+++ SEITENAUSZUG
30 Jahre nach Tschernobyl: Das Leben in der Zone

Nik Afanasjew

Von Nik Afanasjew

Fr, 22. April 2016 um 07:31 Uhr

Ausland

Vor 30 Jahren ereignete sich im sowjetischen Akw Tschernobyl die größte Atomkatastrophe der Geschichte. Die Uhren sind in dem verstrahlten Gebiet stehen geblieben. Eine Reportage.

Sie ist in Tschernobyl geboren und hie...ja mit Dana, ihrer einzigen Gefährtin.  | Foto: William Veder
Sie ist in Tschernobyl geboren und hier geblieben: Baba Walja mit Dana, ihrer einzigen Gefährtin. Foto: William Veder
Die Fische tauchen als dunkle Flecken im regungslosen Kanalwasser auf. Bis zu einen Meter lange, bewegliche Flecken. Es werden mehr, immer mehr. Zu viele, um sie zu zählen. Über den Kanal führt eine Eisenbahnbrücke, deren Gleise im Nichts enden. Zwischen Stahlschwellen bleibt die Sicht nach unten frei, auf die Fische, es sind Karpfen. Der Schwarm wächst immer schneller. Unkontrollierbar, wild.
++++++
+++ ANGEZEIGTE DATEN
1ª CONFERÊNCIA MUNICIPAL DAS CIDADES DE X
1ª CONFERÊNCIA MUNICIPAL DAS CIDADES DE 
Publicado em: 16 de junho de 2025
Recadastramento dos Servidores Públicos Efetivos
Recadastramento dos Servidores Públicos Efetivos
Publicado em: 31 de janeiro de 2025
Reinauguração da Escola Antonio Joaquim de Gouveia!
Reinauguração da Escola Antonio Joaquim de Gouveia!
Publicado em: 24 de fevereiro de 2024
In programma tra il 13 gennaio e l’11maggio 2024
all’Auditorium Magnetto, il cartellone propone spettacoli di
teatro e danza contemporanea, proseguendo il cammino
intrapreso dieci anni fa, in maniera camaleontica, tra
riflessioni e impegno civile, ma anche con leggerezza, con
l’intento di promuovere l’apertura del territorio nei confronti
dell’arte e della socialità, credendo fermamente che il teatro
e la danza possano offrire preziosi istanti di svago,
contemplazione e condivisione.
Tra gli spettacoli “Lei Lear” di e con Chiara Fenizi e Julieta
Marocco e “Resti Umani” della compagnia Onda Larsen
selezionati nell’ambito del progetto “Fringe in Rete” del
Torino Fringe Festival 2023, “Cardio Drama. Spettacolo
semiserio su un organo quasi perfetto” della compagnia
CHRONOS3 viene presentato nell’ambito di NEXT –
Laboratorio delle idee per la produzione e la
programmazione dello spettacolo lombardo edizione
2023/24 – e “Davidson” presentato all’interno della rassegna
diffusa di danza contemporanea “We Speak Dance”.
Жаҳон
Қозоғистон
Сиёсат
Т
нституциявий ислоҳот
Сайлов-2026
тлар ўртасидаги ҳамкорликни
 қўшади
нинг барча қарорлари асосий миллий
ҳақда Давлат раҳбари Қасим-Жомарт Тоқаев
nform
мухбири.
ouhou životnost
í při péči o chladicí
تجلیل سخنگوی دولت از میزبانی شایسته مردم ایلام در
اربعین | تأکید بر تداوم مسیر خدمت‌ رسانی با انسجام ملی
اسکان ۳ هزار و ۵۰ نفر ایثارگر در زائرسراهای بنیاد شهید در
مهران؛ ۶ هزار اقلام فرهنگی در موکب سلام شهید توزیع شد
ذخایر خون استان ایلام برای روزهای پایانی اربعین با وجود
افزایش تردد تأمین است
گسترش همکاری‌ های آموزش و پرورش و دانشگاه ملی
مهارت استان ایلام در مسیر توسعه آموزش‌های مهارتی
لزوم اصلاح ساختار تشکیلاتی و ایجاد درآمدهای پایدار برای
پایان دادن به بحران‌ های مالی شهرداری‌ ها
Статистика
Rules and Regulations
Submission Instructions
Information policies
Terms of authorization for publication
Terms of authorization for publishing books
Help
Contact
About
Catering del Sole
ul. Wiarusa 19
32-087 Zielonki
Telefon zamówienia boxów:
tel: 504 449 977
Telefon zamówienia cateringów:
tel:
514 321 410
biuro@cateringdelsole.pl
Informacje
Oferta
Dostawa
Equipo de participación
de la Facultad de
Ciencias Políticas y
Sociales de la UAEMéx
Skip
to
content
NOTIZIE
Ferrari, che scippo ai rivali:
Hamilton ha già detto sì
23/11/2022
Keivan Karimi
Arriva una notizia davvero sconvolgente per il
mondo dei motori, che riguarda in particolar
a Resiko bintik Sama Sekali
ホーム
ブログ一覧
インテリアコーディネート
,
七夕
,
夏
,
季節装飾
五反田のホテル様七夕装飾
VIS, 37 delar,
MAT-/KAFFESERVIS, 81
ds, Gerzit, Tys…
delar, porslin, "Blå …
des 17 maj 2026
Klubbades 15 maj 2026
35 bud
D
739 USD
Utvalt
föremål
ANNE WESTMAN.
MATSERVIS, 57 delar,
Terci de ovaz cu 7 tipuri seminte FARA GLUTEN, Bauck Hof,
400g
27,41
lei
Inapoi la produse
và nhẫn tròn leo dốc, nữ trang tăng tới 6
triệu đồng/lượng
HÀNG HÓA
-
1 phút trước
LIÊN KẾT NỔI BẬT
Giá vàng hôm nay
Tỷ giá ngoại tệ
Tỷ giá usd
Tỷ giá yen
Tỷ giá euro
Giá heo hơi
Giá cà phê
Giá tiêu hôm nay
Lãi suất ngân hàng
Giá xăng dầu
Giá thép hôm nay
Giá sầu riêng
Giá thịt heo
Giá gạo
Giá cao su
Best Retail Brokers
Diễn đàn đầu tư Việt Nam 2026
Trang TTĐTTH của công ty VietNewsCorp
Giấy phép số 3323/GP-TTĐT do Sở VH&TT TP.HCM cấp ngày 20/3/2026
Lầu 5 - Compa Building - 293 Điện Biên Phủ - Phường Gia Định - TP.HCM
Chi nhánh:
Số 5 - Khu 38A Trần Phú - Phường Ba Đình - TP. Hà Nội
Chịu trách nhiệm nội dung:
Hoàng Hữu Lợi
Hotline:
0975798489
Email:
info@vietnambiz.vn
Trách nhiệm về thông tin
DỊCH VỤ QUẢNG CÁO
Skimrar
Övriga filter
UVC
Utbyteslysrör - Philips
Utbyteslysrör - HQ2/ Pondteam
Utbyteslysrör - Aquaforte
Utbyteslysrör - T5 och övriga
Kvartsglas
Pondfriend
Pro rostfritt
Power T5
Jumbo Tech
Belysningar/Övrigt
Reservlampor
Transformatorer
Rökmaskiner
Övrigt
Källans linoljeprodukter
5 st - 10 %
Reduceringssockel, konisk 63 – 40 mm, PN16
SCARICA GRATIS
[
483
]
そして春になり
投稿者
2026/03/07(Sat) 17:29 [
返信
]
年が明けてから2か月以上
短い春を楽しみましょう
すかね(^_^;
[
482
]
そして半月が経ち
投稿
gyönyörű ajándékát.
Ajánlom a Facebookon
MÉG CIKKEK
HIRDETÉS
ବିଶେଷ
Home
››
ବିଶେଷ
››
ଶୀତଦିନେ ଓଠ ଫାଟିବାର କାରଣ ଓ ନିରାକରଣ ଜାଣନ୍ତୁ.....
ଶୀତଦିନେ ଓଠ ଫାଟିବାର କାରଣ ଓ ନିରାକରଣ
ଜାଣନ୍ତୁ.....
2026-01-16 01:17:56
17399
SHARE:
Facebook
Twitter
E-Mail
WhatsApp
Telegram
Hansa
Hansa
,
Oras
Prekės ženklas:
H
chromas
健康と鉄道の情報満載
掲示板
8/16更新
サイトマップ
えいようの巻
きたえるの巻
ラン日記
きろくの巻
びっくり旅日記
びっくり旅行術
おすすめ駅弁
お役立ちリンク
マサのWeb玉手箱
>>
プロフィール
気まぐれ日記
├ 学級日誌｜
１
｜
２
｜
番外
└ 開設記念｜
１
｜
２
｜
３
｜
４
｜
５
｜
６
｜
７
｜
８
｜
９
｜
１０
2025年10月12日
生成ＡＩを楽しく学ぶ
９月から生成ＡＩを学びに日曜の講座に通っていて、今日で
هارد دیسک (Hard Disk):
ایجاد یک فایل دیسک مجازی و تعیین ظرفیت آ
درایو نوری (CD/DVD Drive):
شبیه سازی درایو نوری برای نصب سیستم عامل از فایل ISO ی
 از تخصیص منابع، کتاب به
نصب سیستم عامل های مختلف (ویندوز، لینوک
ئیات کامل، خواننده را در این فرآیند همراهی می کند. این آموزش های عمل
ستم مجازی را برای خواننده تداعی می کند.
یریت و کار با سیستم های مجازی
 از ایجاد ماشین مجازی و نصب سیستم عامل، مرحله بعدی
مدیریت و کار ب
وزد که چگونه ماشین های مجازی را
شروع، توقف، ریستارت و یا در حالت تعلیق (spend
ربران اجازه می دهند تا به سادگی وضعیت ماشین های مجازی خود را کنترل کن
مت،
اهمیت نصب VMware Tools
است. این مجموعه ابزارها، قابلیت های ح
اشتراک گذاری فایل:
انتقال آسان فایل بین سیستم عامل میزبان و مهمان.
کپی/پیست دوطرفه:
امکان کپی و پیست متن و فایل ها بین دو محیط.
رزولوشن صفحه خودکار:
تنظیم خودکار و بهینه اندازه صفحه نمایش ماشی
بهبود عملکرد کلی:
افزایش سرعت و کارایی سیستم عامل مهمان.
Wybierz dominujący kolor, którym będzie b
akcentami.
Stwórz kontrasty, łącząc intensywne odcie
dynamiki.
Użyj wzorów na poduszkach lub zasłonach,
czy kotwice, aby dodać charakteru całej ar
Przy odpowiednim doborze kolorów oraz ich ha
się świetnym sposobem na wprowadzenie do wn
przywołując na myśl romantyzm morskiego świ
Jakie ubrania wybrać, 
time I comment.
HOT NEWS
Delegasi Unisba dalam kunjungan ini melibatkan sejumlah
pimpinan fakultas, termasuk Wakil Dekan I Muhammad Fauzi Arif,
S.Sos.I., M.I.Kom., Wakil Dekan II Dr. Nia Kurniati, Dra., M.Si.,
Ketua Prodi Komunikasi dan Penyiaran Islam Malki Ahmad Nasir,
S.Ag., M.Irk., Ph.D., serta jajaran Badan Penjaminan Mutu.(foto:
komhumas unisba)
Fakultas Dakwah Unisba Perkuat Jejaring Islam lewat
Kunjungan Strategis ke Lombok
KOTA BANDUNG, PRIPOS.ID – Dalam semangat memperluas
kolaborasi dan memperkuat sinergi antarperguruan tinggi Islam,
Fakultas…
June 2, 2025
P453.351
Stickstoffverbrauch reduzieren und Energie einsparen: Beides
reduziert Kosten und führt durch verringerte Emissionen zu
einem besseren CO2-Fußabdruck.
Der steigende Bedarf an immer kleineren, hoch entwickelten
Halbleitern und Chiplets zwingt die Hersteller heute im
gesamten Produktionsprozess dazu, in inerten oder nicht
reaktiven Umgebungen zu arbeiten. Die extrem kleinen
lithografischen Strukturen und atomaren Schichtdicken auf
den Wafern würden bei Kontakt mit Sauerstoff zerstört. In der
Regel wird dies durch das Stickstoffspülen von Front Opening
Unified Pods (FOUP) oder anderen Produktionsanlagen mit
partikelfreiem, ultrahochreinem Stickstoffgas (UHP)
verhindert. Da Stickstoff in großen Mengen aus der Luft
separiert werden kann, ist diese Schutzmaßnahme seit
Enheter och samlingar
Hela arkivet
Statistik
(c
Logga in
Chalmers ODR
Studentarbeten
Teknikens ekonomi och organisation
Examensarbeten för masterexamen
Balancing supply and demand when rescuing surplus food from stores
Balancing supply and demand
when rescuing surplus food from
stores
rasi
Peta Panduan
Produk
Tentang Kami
++++++
- [AUFGABEN]
1) Prüfen Sie, ob die folgenden Aussagen mit der Reportage über Tschernobyl übereinstimmen: (a) Die Fische im Kanal sind bis zu einen Meter lang. (b) Die Gleise der Eisenbahnbrücke führen bis zum Kraftwerk. (c) Baba Walja ist erst nach der Katastrophe in die Zone gezogen. Antworten Sie jeweils mit Ja oder Nein und zitieren Sie die entscheidenden Worte der Reportage wörtlich.
2) Fahren Sie mit der Reportage über das Leben in der Zone um Tschernobyl nach ihrem letzten Satz fort.

- [ERGEBNISSE]
1)
(a) Ja: „Bis zu einen Meter lange, bewegliche Flecken.“
(b) Nein: „deren Gleise im Nichts enden“
(c) Nein: „Sie ist in Tschernobyl geboren und hier geblieben“

2)
Einige hundert Meter weiter erhebt sich zwischen wuchtigen Industrieruinen ein Schornstein aus einem Betonsarg. Tschernobyl. Am 26. April 1986 explodierte wegen eines missglückten Sicherheitstests Reaktorblock 4 des ukrainischen – damals: sowjetischen – Atommeilers. Seither sind Tausende Menschen an den Folgen des Unglücks gestorben, vielleicht auch Hunderttausende, über die Opferzahlen wird gestritten. Unbestreitbar aber steht Tschernobyl weltweit für die Angst vor der radioaktiven Strahlung.

Wegen dieser Strahlung wurden 30 Kilometer rund um Reaktorblock 4 zum Sperrgebiet erklärt, in dem niemand leben sollte, eigentlich. Wegen der Strahlung hat seit 30 Jahren niemand die Fische im Kanal behelligt. Dabei gibt es jemanden, der nichts lieber tun würde.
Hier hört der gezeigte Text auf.